Building structural reinforcement

To prevent building collapse, seismic forces must be redistributed throughout the building structure. Therefore, shear walls, cross members, diaphragms and portal frames are essential.

• Shear walls, made of multiple panels, are usually supported by steel diagonal cross braces, capable of withstanding compressive and tensile forces. By counteracting these thrusts and pressures, the integrity of the building is maintained during the earthquake.
• Diaphragms, usually placed in the floor slabs, help to eliminate horizontal stresses by transferring them to the vertical structures of the building.
• Moment-resisting frames, by allowing columns, and beams to bend while the joints remain rigid, provide additional flexibility to the structure.

Earthquake-resistant materials

The selection of construction materials is undoubtedly a key factor in the design of IFMIF-DONES. For a material to withstand stresses and vibrations, it must be elastic, i.e. it must be able to tolerate large deformations and stresses.
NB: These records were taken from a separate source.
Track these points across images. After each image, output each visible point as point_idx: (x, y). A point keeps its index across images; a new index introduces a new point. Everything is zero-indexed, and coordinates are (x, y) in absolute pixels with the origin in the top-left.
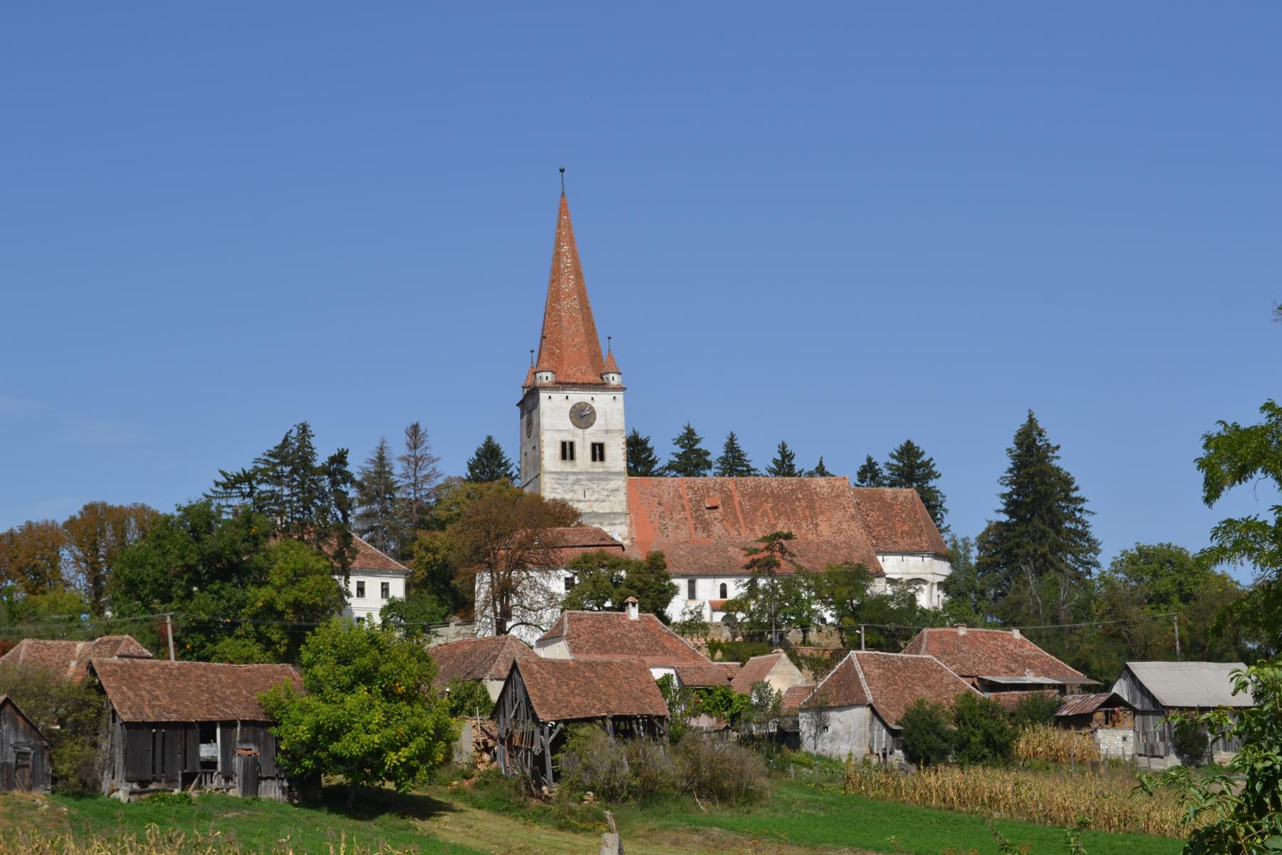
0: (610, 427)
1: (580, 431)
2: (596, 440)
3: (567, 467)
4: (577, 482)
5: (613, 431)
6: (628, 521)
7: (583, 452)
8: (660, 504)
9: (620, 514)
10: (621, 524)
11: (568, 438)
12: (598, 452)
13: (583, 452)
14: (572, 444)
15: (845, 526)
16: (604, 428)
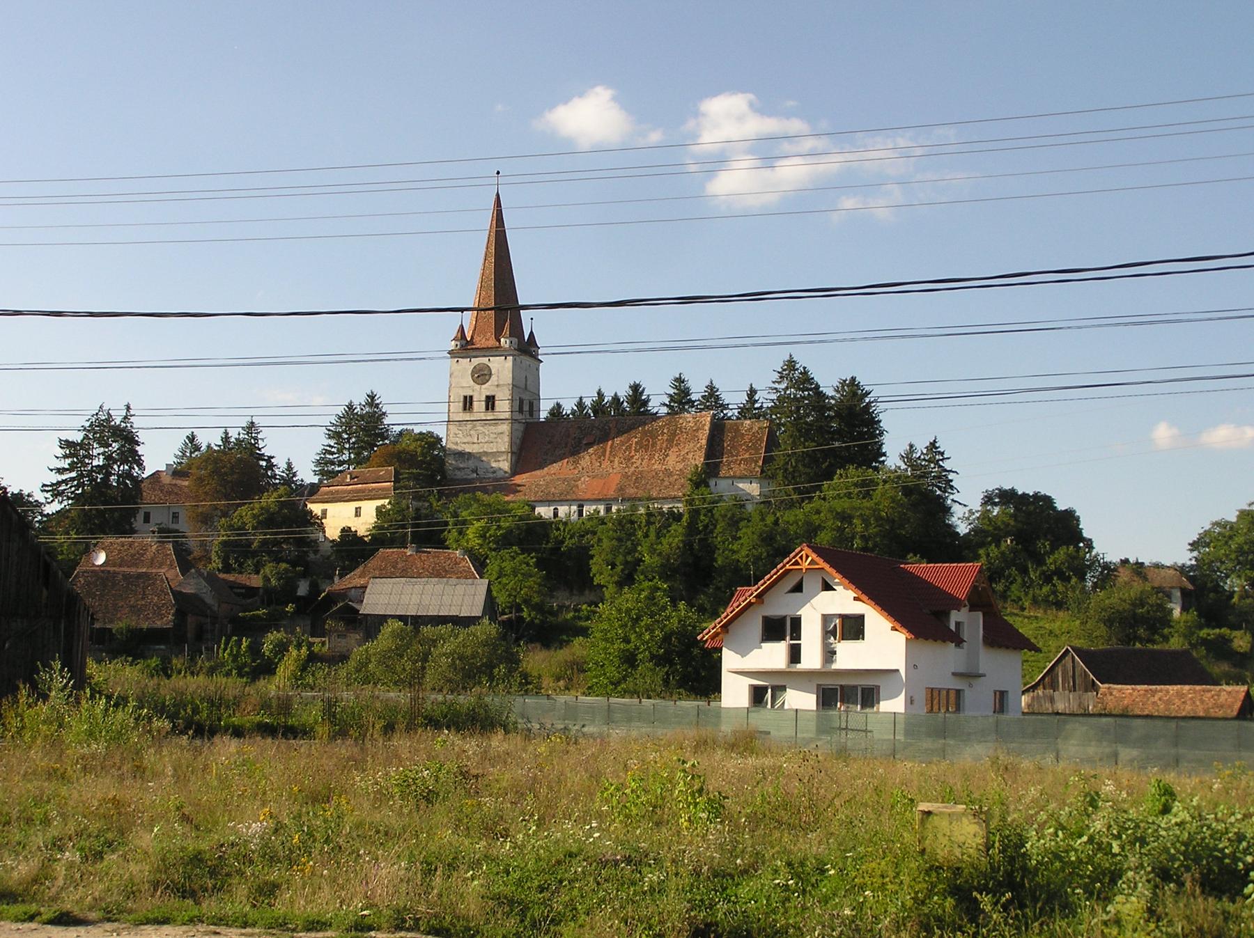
0: (501, 383)
1: (477, 387)
2: (488, 394)
3: (467, 416)
4: (475, 426)
5: (504, 385)
6: (509, 458)
7: (479, 406)
8: (549, 443)
9: (504, 452)
10: (504, 460)
11: (469, 393)
12: (490, 402)
13: (479, 406)
14: (471, 397)
15: (690, 456)
16: (496, 383)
Structural steel, with its enormous variety of shapes, allows buildings to flex without breaking (wood is also a surprisingly elastic material, with great strength despite its light weight).

Innovative materials

Science and engineering are developing new building materials,[4] for example “memory” alloys, capable of withstanding high stresses and recovering their original shape. Fibre-reinforced plastic sheaths, for example, can give columns and pillars up to 38% extra strength and elasticity.

Consequently, the design of IFMIF-DONES has applied optimal seismic engineering solutions, suitably adapted to the local environment of Escúzar, thus ensuring a high degree of structural robustness and resilience to protect people and the technological infrastructure.
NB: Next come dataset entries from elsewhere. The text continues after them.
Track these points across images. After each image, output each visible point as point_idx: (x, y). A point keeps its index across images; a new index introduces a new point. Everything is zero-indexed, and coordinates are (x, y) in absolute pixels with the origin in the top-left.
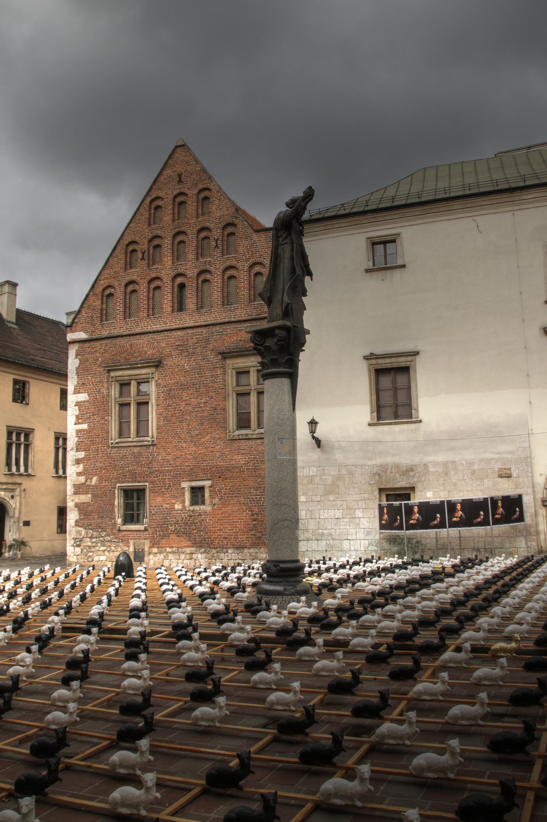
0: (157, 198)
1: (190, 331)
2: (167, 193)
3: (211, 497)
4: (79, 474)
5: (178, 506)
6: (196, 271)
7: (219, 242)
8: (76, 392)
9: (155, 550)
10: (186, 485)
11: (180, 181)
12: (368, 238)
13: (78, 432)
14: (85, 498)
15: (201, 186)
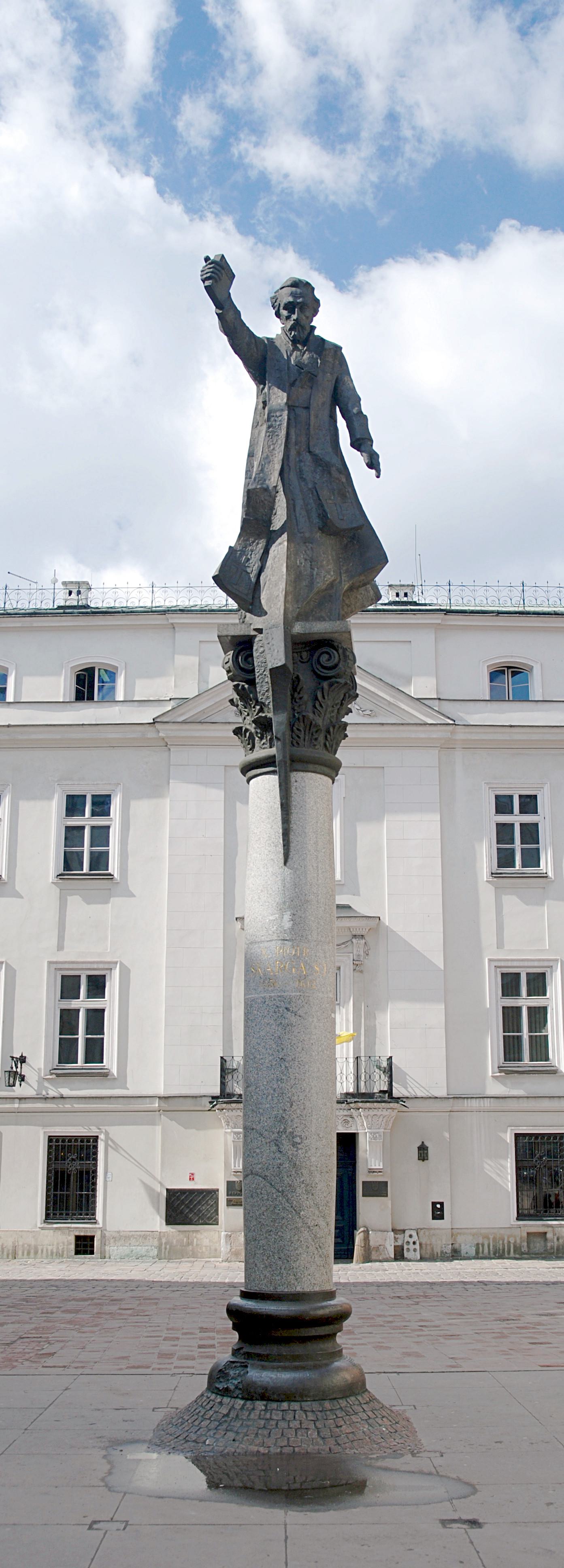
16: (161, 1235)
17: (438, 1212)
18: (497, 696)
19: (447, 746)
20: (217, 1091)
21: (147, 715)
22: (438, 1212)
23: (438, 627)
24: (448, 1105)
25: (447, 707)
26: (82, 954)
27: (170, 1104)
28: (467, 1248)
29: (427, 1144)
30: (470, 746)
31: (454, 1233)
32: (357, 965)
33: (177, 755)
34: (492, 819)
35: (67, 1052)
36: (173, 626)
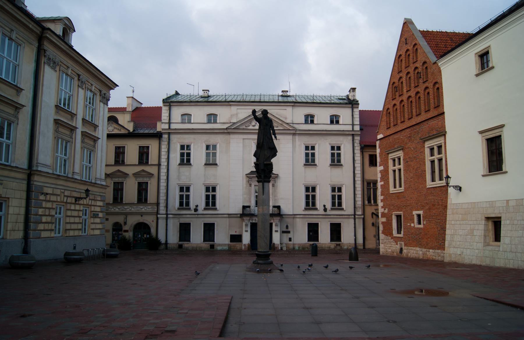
0: (400, 55)
1: (412, 128)
2: (403, 53)
3: (423, 221)
4: (382, 207)
5: (412, 225)
6: (415, 93)
7: (421, 74)
8: (380, 166)
9: (406, 247)
10: (415, 213)
11: (406, 43)
12: (476, 54)
13: (381, 185)
14: (384, 220)
15: (413, 43)
16: (229, 245)
17: (290, 239)
18: (306, 122)
19: (294, 134)
20: (241, 213)
21: (225, 126)
22: (290, 239)
23: (293, 106)
24: (293, 216)
25: (295, 126)
26: (211, 182)
27: (230, 216)
28: (297, 248)
29: (289, 225)
30: (299, 134)
31: (294, 244)
32: (273, 185)
33: (232, 136)
34: (303, 151)
35: (207, 204)
36: (231, 105)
At IFMIF-DONES we continue to innovate.

[1] It may come as a surprise that one of the most accurate methods for measuring the displacement of continental plates lies in the observation of quasars. More than two hundred thousand such astronomical objects are known, all of them so distant from the Earth (the nearest is 780 million light years away and the furthest is 13 billion light years away) that their proper motions are undetectable. Thus, when an astronomical observatory sees any change in its position, it can only be interpreted as the motion of the continental plate on which the observatory sits. It has thus been found that continental plates usually move at speeds of only a few centimeters per year. During an earthquake, on the other hand, this displacement is much greater.

[2] The movement of these plates, in addition to bringing Africa and Europe closer together by four or five millimetres a year, also causes several hundred earthquakes every year, most of them imperceptible.

[3] At the end of the last century, a new discipline called transformation optics emerged, which studies the possibility of rendering objects invisible to electromagnetic waves, for example, by looking for materials with negative refractive indices.

The analogies between electromagnetic and seismic waves (replace the terms electrical permittivity and magnetic permeability by, respectively, density and modulus of elasticity of the soil) were soon realised, and efforts are being made to transfer the knowledge gained in the field of transformation optics to seismology.

[4] Materials science is investigating the properties of some natural substances to reinforce the structure of buildings. For example, applications are being sought for the adhesive but rigid fibres of mussels or the silk of arachnids. Bamboo and 3D printed materials, on the other hand, make it possible to create lightweight interlocking structures without shape limitations, which can give buildings greater strength.